Dans l’Hérault, la colère paysanne monte contre l’abattage total et les silences de l’État

Hôtel du Département à Montpellier la colère paysanne monte - Photo - Lise Florès
Hôtel du Département à Montpellier la colère paysanne monte - Photo - Lise Florès

Mercredi 7 janvier, après une première mobilisation sur les routes de l’Hérault, la Confédération paysanne 34 a de nouveau ralenti la circulation. Drapeaux et chasubles ressortis, les agriculteurs ont opté pour une action escargot afin de dénoncer la stratégie gouvernementale d’abattage total et systématique des troupeaux touchés par la dermatose nodulaire contagieuse (DNC).

Le cortège est parti vers 11h15 du parking de la Cadoule, à Vendargues, direction l’Hôtel du Département à Montpellier. En ciblant cette institution, les manifestants entendaient obtenir un positionnement politique des élus locaux contre l’abattage intégral des cheptels. « Rien ne nous arrêtera », a lancé Nicolas Vitou, représentant de la Confédération Paysanne dans le département.

La mobilisation intervient alors que, selon la préfecture, près de 7 000 bovins ont été vaccinés dans l’Hérault depuis le 19 décembre. Une donnée mise en avant par l’État pour justifier la poursuite du protocole sanitaire, mais qui ne suffit pas à apaiser la colère.

Pour Morgane Bara, porte-parole de la Confédération paysanne de l’Hérault, le désaccord est désormais frontal. Elle estime que les revendications sont « comprises, mais pas du tout écoutées » par la ministre de l’Agriculture Annie Genevard. Le syndicat exige « la fin immédiate des abattages totaux et la révision du protocole sanitaire », en s’appuyant, selon elle, sur des propositions étayées par des travaux scientifiques et des précédents internationaux. Elle rappelle notamment l’épisode de 1992 à La Réunion, où une épidémie de DNC avait été contenue par la vaccination, sans abattage massif.

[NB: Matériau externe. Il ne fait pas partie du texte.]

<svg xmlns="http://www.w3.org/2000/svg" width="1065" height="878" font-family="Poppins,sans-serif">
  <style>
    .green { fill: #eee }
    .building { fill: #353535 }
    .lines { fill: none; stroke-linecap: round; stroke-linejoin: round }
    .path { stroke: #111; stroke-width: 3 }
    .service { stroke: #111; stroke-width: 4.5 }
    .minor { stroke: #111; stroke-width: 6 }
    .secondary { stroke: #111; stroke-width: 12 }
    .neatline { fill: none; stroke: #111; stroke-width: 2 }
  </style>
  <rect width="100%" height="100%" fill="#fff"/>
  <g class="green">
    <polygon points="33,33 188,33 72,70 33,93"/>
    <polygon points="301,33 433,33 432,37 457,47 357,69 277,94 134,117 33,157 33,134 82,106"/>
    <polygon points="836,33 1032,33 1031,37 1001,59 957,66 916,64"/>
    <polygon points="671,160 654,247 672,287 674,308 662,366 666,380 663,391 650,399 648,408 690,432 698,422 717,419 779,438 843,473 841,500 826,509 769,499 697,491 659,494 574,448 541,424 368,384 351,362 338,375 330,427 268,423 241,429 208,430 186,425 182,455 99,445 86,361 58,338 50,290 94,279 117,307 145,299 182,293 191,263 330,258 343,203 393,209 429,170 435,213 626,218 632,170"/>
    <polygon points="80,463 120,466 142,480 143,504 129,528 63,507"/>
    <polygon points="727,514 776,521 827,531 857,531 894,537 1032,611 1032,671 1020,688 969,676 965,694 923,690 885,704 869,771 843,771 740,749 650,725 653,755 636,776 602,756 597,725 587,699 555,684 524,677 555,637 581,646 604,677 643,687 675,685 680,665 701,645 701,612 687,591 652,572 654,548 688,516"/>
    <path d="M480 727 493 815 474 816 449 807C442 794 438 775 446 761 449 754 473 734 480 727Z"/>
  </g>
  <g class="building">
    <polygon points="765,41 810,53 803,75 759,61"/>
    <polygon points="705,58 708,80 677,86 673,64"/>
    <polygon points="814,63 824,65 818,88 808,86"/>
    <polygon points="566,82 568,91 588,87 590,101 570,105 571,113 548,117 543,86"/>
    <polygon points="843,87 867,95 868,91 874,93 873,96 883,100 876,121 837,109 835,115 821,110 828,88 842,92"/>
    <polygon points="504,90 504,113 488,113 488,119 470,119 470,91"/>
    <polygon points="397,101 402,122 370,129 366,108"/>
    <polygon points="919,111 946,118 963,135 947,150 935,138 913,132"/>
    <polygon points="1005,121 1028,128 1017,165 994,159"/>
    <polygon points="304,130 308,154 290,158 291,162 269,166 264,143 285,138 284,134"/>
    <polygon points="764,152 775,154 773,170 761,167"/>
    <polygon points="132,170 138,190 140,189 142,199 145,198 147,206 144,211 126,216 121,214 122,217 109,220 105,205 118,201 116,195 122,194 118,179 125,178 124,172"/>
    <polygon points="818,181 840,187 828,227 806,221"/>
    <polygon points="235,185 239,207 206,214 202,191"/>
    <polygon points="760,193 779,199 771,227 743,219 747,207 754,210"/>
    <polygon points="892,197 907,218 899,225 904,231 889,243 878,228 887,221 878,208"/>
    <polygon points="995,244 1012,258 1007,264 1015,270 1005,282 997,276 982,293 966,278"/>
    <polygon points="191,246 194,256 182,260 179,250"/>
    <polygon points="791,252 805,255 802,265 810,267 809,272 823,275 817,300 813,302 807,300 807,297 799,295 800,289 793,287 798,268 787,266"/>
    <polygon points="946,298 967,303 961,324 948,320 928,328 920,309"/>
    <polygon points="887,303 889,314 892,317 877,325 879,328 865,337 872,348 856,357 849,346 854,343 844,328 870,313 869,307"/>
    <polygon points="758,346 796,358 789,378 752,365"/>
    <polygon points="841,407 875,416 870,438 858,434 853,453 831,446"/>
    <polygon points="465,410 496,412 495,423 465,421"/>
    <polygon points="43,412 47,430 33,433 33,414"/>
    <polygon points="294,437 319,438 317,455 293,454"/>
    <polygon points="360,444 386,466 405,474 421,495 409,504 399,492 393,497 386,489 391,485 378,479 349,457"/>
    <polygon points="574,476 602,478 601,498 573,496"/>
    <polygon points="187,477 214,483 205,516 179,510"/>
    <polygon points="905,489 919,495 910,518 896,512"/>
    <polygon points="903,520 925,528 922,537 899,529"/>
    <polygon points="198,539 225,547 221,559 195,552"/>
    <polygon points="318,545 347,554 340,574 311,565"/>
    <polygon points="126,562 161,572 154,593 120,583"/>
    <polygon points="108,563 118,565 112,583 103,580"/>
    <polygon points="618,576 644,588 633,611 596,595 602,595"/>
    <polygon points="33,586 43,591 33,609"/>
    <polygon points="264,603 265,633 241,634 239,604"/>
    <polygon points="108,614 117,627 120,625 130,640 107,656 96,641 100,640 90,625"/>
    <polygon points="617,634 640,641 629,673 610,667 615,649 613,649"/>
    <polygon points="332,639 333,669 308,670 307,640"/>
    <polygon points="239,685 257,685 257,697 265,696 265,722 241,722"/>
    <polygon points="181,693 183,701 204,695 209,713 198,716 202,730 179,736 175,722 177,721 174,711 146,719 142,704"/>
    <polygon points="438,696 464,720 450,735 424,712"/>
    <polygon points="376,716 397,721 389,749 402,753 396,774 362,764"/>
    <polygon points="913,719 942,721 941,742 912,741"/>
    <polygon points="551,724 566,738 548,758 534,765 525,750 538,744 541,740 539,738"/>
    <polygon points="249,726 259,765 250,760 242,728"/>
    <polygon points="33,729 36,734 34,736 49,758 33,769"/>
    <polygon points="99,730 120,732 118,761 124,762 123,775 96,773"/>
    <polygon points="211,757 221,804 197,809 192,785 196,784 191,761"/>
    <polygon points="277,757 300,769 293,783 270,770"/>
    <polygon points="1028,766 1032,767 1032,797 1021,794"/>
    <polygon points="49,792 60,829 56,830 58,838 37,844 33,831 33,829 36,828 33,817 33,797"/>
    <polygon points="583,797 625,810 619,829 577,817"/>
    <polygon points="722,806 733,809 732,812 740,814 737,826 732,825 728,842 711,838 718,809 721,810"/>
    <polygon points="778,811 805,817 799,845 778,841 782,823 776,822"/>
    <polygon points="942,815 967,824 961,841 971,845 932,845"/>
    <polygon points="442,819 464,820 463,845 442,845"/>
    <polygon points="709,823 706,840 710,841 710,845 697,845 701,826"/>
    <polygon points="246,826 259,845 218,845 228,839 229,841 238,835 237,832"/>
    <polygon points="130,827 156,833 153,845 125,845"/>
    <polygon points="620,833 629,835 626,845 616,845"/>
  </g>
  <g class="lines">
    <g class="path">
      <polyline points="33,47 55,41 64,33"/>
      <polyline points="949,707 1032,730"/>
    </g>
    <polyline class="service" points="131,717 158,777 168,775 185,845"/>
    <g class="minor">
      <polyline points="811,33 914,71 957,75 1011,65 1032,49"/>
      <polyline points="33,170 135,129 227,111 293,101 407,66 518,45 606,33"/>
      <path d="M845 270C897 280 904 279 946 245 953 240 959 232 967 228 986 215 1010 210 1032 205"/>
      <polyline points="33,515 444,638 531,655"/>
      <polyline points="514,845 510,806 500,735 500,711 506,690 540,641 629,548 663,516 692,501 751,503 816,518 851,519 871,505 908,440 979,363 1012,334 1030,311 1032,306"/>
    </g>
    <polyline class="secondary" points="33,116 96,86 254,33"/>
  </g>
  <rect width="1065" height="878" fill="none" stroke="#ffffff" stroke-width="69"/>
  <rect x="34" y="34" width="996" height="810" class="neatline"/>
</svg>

[VIDEO] Interview de Morgane Bara, porte-parole de la Confédération paysanne de l’Hérault :

La défense de la race Camargue est au cœur des inquiétudes. Devant l’Hôtel du Département, Dominique Soulier, secrétaire départemental du syndicat, a alerté sur la fragilité de ce cheptel à faible effectif. Selon lui, quelques abattages ciblant des troupeaux structurants suffiraient à compromettre durablement une génétique façonnée depuis des siècles, avec des répercussions culturelles et économiques, notamment pour les courses camarguaises et le tourisme local.

[VIDEO] Interview de Dominique Soulier, secrétaire départemental de la Confédération paysanne de l’Hérault :

Sur le plan politique, le président du conseil départemental Kléber Mesquida a publiquement pris position contre l’abattage total, qualifié « d’aberration ». Dans une lettre adressée au Premier ministre, il demande l’accélération de la vaccination, un contrôle renforcé des déplacements d’animaux, un assouplissement du cadre réglementaire et un soutien financier à la hauteur des pertes subies par les éleveurs. Il plaide également pour l’examen d’alternatives, telles que l’isolement des bêtes infectées, en faisant le parallèle avec les stratégies de dépistage mises en œuvre durant la crise sanitaire du Covid-19.

[VIDEO] intervention de Kleber Mesquida :

Cette contestation locale s’inscrit enfin dans un mécontentement plus large, lié au projet d’accord de libre-échange Mercosur. Les agriculteurs redoutent une concurrence accrue de produits importés à bas coût, soumis à des normes sociales et environnementales moins exigeantes. Pour la Confédération paysanne, la gestion de la DNC et le Mercosur relèvent d’un même enjeu : la survie économique et patrimoniale d’une agriculture paysanne déjà très fragilisée.